Produce the records again in full, exactly as shown below.

## Excerpted data
::::

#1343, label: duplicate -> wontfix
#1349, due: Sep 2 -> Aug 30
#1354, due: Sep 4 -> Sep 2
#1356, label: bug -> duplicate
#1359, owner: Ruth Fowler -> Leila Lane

::::

## Written answer
#1343, label: duplicate -> wontfix
#1349, due: Sep 2 -> Aug 30
#1354, due: Sep 4 -> Sep 2
#1356, label: bug -> duplicate
#1359, owner: Ruth Fowler -> Leila Lane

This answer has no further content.